Craig Venter and his colleagues, who were the first to sequence the complete human genome, also reported the first synthesis of a new bacterial species by whole genome transplantation in a bacterium, the world’s first artificial life form. The rapid advances in the field of synthetic biology within a decade of its launch are astounding. In order to contain artificially created microorganisms, Harvard scientist George Church and his colleagues have developed a molecular toggle with which the artificial organism can be contained by a kill-switch if it were to escape confinement. At least, there is now a way to contain an artificially created micro-organism.
Synthetic biology is expected to be an $11 billion global market that will play a significant role in the bio-economy. As always, the US is expected to have a competitive edge in this technology, thanks to millions of dollars of research funding by the US National Science Foundation which was quick to fund this nascent technology so early in the game.
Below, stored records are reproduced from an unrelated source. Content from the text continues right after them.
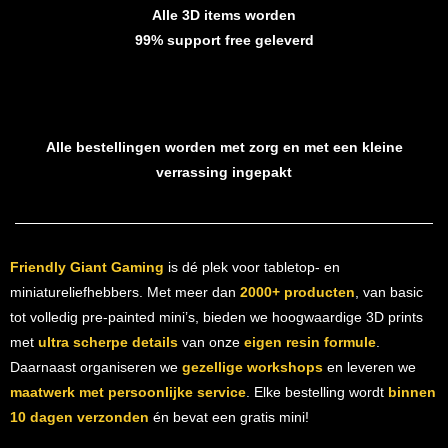
Alle 3D items worden
99% support free geleverd
Alle bestellingen worden met zorg en met een kleine
verrassing ingepakt
Friendly Giant Gaming
is dé plek voor tabletop- en
miniatureliefhebbers. Met meer dan
2000+ producten
, van basic
tot volledig pre-painted mini’s, bieden we hoogwaardige 3D prints
met
ultra scherpe details
van onze
eigen resin formule
.
Daarnaast organiseren we
gezellige workshops
en leveren we
maatwerk met persoonlijke service
. Elke bestelling wordt
binnen
10 dagen verzonden
én bevat een gratis mini!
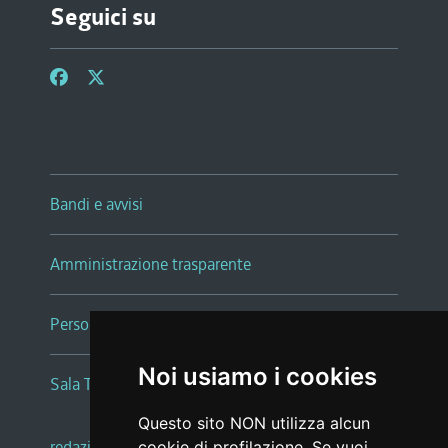
Seguici su
Bandi e avvisi
Amministrazione trasparente
Persone e Uffici
Noi usiamo i cookies
Sala Tiziano Tessitori
Questo sito NON utilizza alcun
redazione web
|
note legali
|
glossario
cookie di profilazione. Se vuoi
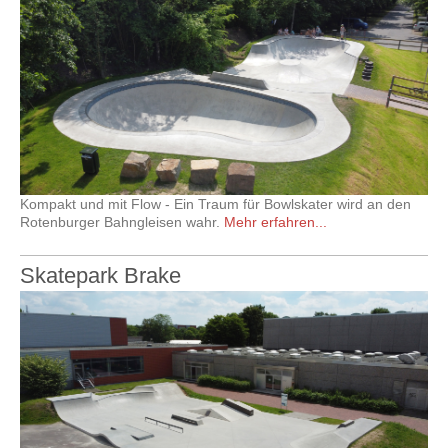
Kompakt und mit Flow - Ein Traum für Bowlskater wird an den
Rotenburger Bahngleisen wahr.
Mehr erfahren...
Skatepark Brake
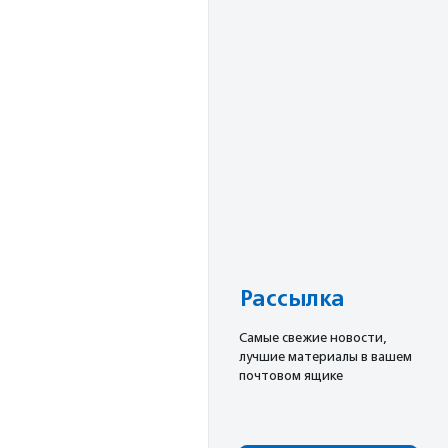
Рассылка
Cамые свежие новости,
лучшие материалы в вашем
почтовом ящике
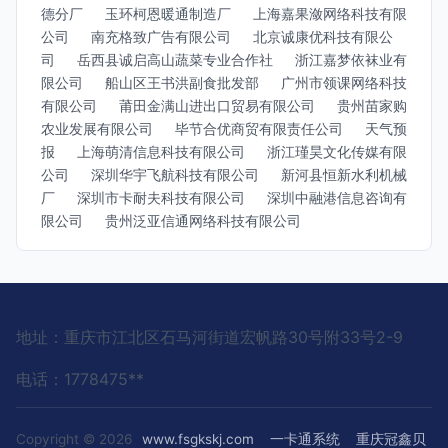
德分厂
玉环柯恩暖通制造厂
上海嘉果潋网络科技有限
公司
南充格致广告有限公司
北京诚康优科技有限公
司
岳西县诚启高山蔬菜专业合作社
浙江嘉梦依袜业有
限公司
船山区王书洪副食批发部
广州市领课网络科技
有限公司
莆田金满山进出口贸易有限公司
贵州苗家购
农业发展有限公司
毕节合优商贸有限责任公司
天气预
报
上海萌清信息科技有限公司
浙江瑾昊文化传媒有限
公司
深圳华宇飞航科技有限公司
新河县恒新水利机械
厂
深圳市卡耐夫科技有限公司
深圳中融港信息咨询有
限公司
贵州泛亚信通网络科技有限公司
地址：重庆市江北区石马河街道宏帆路30号附33号2-9
电话：1778475**
Copyright © 2026
www.fsgkskj.com
一卡通系统
重庆冠鑫贝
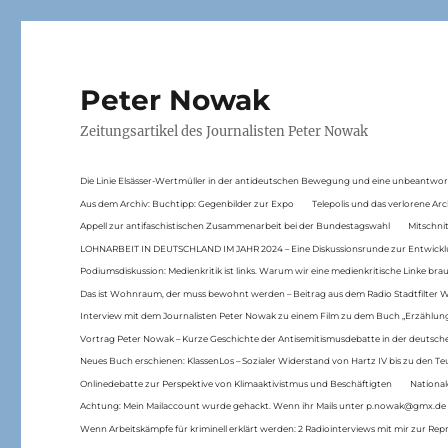
Peter Nowak
Zeitungsartikel des Journalisten Peter Nowak
Die Linie Elsässer-Wertmüller in der antideutschen Bewegung und eine unbeantwor
Aus dem Archiv: Buchtipp: Gegenbilder zur Expo
Telepolis und das verlorene Arc
Appell zur antifaschistischen Zusammenarbeit bei der Bundestagswahl
Mitschni
LOHNARBEIT IN DEUTSCHLAND IM JAHR 2024 – Eine Diskussionsrunde zur Entwickl
Podiumsdiskussion: Medienkritik ist links. Warum wir eine medienkritische Linke br
Das ist Wohnraum, der muss bewohnt werden – Beitrag aus dem Radio Stadtfilter 
Interview mit dem Journalisten Peter Nowak zu einem Film zu dem Buch „Erzählung
Vortrag Peter Nowak – Kurze Geschichte der Antisemitismusdebatte in der deutsche
Neues Buch erschienen: KlassenLos – Sozialer Widerstand von Hartz IV bis zu den 
Onlinedebatte zur Perspektive von Klimaaktivistmus und Beschäftigten
National
Achtung: Mein Mailaccount wurde gehackt. Wenn ihr Mails unter p.nowak@gmx.de
Wenn Arbeitskämpfe für kriminell erklärt werden: 2 Radiointerviews mit mir zur Rep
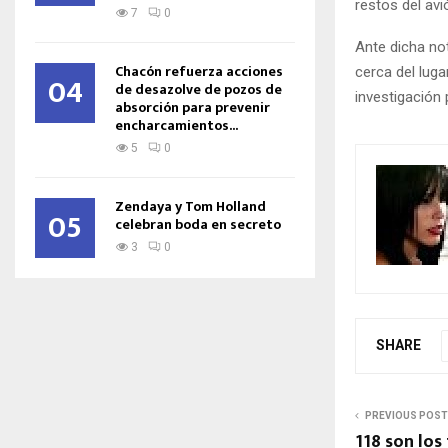
restos del avi
7
0
Ante dicha not
Chacón refuerza acciones
cerca del lug
04
de desazolve de pozos de
investigación
absorción para prevenir
encharcamientos...
5
0
Zendaya y Tom Holland
05
celebran boda en secreto
3
0
SHARE
PREVIOUS POST
118 son los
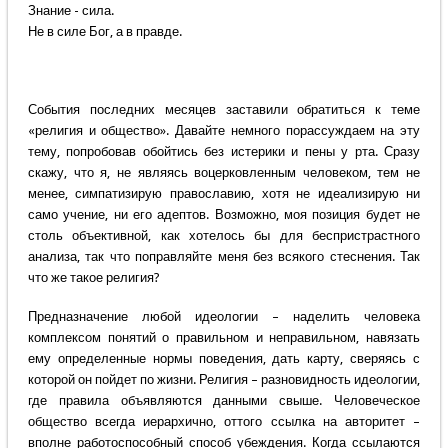
Знание - сила.
Не в силе Бог, а в правде.
События последних месяцев заставили обратиться к теме
«религия и общество». Давайте немного порассуждаем на эту
тему, попробовав обойтись без истерики и пены у рта. Сразу
скажу, что я, не являясь воцерковленным человеком, тем не
менее, симпатизирую православию, хотя не идеализирую ни
само учение, ни его адептов. Возможно, моя позиция будет не
столь объективной, как хотелось бы для беспристрастного
анализа, так что поправляйте меня без всякого стеснения. Так
что же такое религия?
Предназначение любой идеологии – наделить человека
комплексом понятий о правильном и неправильном, навязать
ему определенные нормы поведения, дать карту, сверяясь с
которой он пойдет по жизни. Религия – разновидность идеологии,
где правила объявляются данными свыше. Человеческое
общество всегда иерархично, оттого ссылка на авторитет –
вполне работоспособный способ убеждения. Когда ссылаются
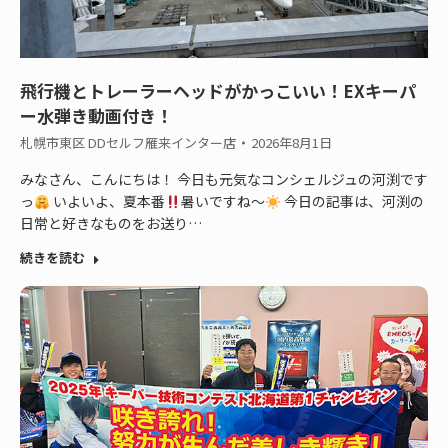
飛行機とトレーラーヘッドがかっこいい！EXキーパ
ー水弾き動画付き！
札幌市東区 DDセルフ雁来インター店
2026年8月1日
みなさん、こんにちは！ 今日も元気なコンシェルジュの河渕です
っ
いよいよ、夏本番
暑いですね〜
今日の記事は、河渕の
日常と好きなものをお送り…
続きを読む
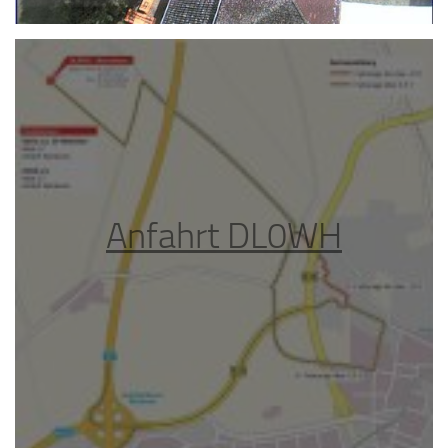
Anfahrt DL0WH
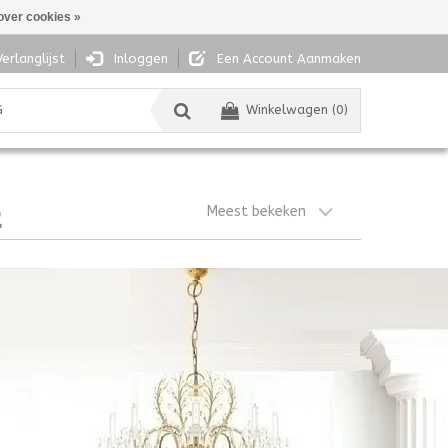
over cookies »
Verlanglijst
Inloggen
Een Account Aanmaken
G
Winkelwagen (0)
Meest bekeken
E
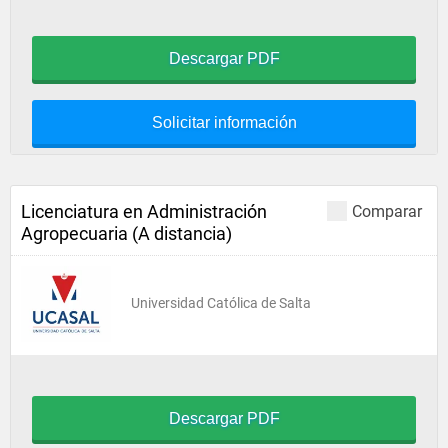
Descargar PDF
Solicitar información
Licenciatura en Administración
Comparar
Agropecuaria (A distancia)
Universidad Católica de Salta
Descargar PDF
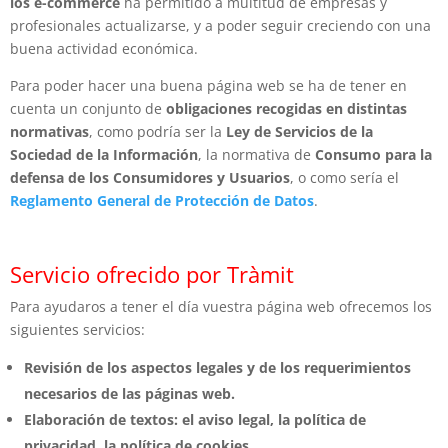
los e-commerce
ha permitido a multitud de empresas y
profesionales actualizarse, y a poder seguir creciendo con una
buena actividad económica.
Para poder hacer una buena página web se ha de tener en
cuenta un conjunto de
obligaciones recogidas en distintas
normativas
, como podría ser la
Ley de Servicios de la
Sociedad de la Información
, la normativa de
Consumo para la
defensa de los Consumidores y Usuarios
, o como sería el
Reglamento General de Protección de Datos
.
Servicio ofrecido por Tràmit
Para ayudaros a tener el día vuestra página web ofrecemos los
siguientes servicios:
Revisión de los aspectos legales y de los requerimientos
necesarios de las páginas web.
Elaboración de textos: el aviso legal, la política de
privacidad, la política de cookies.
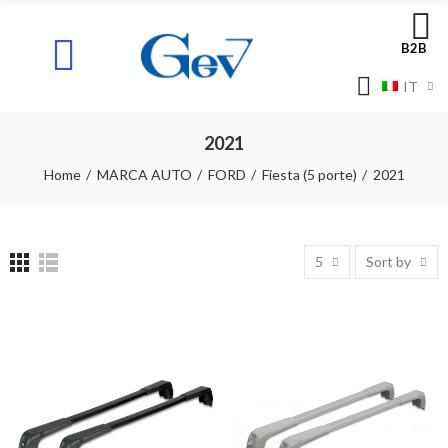
B2B
IT
2021
Home
MARCA AUTO
FORD
Fiesta (5 porte)
2021
5
Sort by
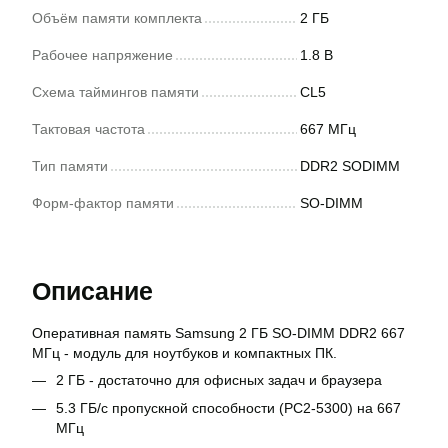
Объём памяти комплекта
2 ГБ
Рабочее напряжение
1.8 В
Схема таймингов памяти
CL5
Тактовая частота
667 МГц
Тип памяти
DDR2 SODIMM
Форм-фактор памяти
SO-DIMM
Описание
Оперативная память Samsung 2 ГБ SO-DIMM DDR2 667
МГц - модуль для ноутбуков и компактных ПК.
2 ГБ - достаточно для офисных задач и браузера
5.3 ГБ/с пропускной способности (PC2-5300) на 667
МГц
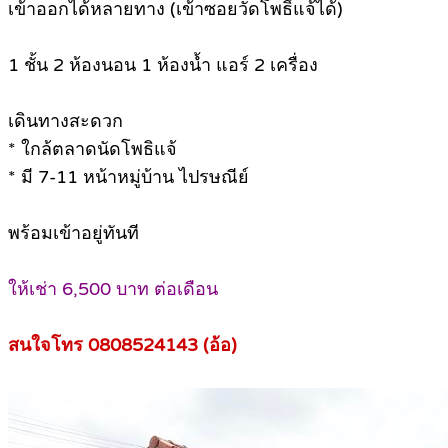
เข้าออกได้หลายทาง (เข้าซอยวัดโพธิ์แจ้ได้)
1 ชั้น 2 ห้องนอน 1 ห้องน้ำ แอร์ 2 เครื่อง
เดินทางสะดวก
* ใกล้ตลาดนัดโพธิแจ้
* มี 7-11 หน้าหมู่บ้าน ไปรษณีย์
พร้อมเข้าอยู่ทันที
ให้เช่า 6,500 บาท ต่อเดือน
สนใจโทร 0808524143 (อ้อ)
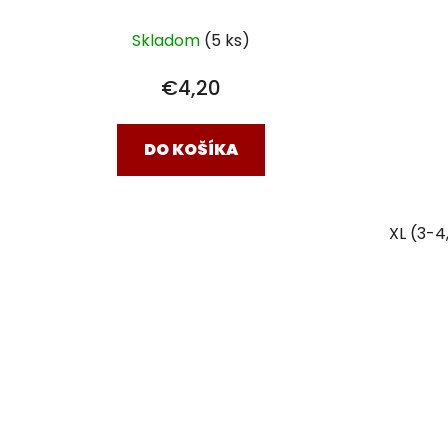
Skladom
(5 ks)
€4,20
DO KOŠÍKA
XL (3-4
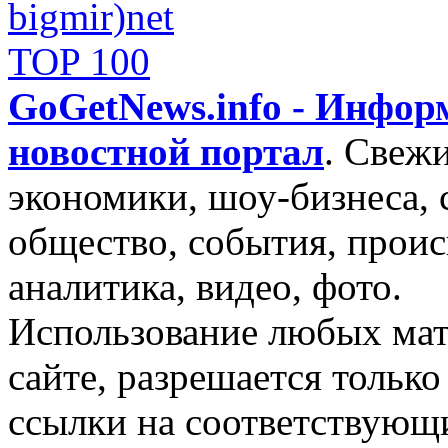
GoGetNews.info - Инфо
новостной портал
.
Свежи
экономики, шоу-бизнеса, 
общество, события, проис
аналитика, видео, фото.
Использование любых мат
сайте, разрешается тольк
ссылки на соответствующ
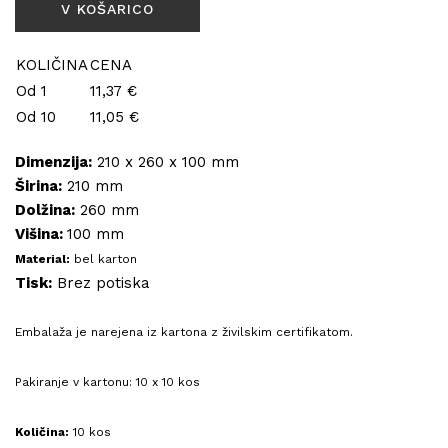
KOLIČINA
CENA
Od 1
11,37 €
Od 10
11,05 €
Dimenzija:
210 x 260 x 100 mm
Širina:
210 mm
Dolžina:
260 mm
Višina:
100 mm
Material:
bel karton
Tisk:
Brez potiska
Embalaža je narejena iz kartona z živilskim certifikatom.
Pakiranje v kartonu: 10 x 10 kos
Količina:
10 kos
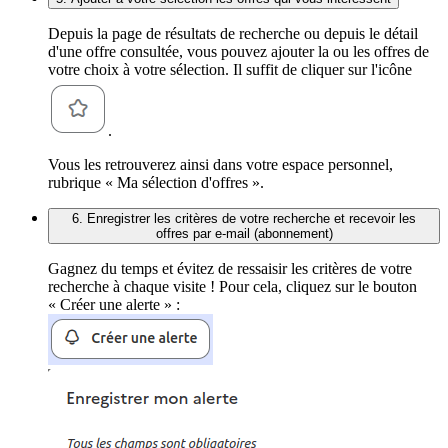
Depuis la page de résultats de recherche ou depuis le détail
d'une offre consultée, vous pouvez ajouter la ou les offres de
votre choix à votre sélection. Il suffit de cliquer sur l'icône
.
Vous les retrouverez ainsi dans votre espace personnel,
rubrique « Ma sélection d'offres ».
6. Enregistrer les critères de votre recherche et recevoir les
offres par e-mail (abonnement)
Gagnez du temps et évitez de ressaisir les critères de votre
recherche à chaque visite ! Pour cela, cliquez sur le bouton
« Créer une alerte » :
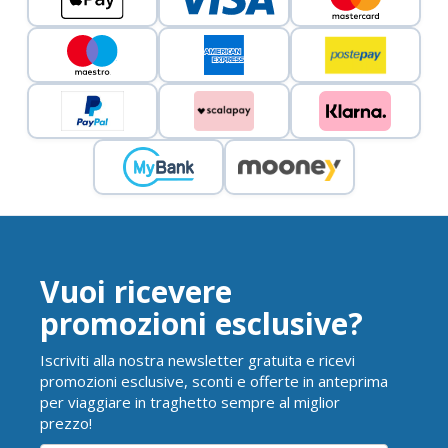
Vuoi ricevere
promozioni esclusive?
Iscriviti alla nostra newsletter gratuita e ricevi
promozioni esclusive, sconti e offerte in anteprima
per viaggiare in traghetto sempre al miglior
prezzo!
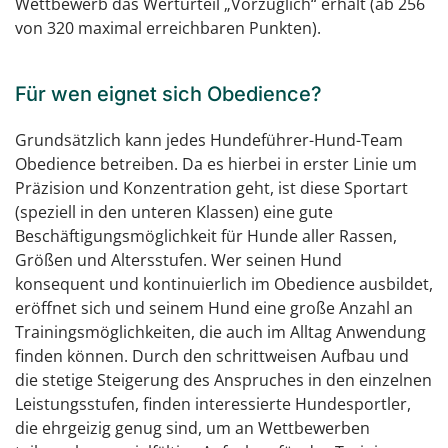
Wettbewerb das Werturteil „Vorzüglich“ erhält (ab 256
von 320 maximal erreichbaren Punkten).
Für wen eignet sich Obedience?
Grundsätzlich kann jedes Hundeführer-Hund-Team
Obedience betreiben. Da es hierbei in erster Linie um
Präzision und Konzentration geht, ist diese Sportart
(speziell in den unteren Klassen) eine gute
Beschäftigungsmöglichkeit für Hunde aller Rassen,
Größen und Altersstufen. Wer seinen Hund
konsequent und kontinuierlich im Obedience ausbildet,
eröffnet sich und seinem Hund eine große Anzahl an
Trainingsmöglichkeiten, die auch im Alltag Anwendung
finden können. Durch den schrittweisen Aufbau und
die stetige Steigerung des Anspruches in den einzelnen
Leistungsstufen, finden interessierte Hundesportler,
die ehrgeizig genug sind, um an Wettbewerben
The field of SynBio’s growth is hampered in the world by the lack of standardized basic tools, inadequate regulatory policy, lack of sufficient private and public investments and lack of stakeholder education and awareness.
Prime Minister Narendra Modi has just asked the NITI Aayog to develop a policy paper that can provide sound scientific advice to develop modern biotechnology. As expected, the usual suspects have submitted strong opinions to stop this technology development. Arvind Panagariya, whose proclivities are in the right place with respect to modern biotechnology, must be advised timely to develop a thorough position paper on biotechnology and its role in India’s bio-economy and advise the government to develop scientific methods to assess risks and benefits of new technologies, and develop a broad technology policy that not only addresses the present status of modern biotechnology but accommodates rapidly developing cutting-edge technologies such as synthetic biology. Falling prey to vicious campaigns by anti-technology voices is certain to leave India behind in the internationally competitive global knowledge-based economy. Consulting right-minded, knowledgeable stakeholders is the way forward and it is well-advised not to hold endless debates and discussions with those who have already made up their mind to stop technological progress.
Shanthu Shantharam teaches plant biotechnology and biotechnology innovation management at Iowa State University and was formerly executive director of the agricultural group of India’s Association of Biotechnology-led Enterprises. He is a former biotechnology regulator with the US department of agriculture.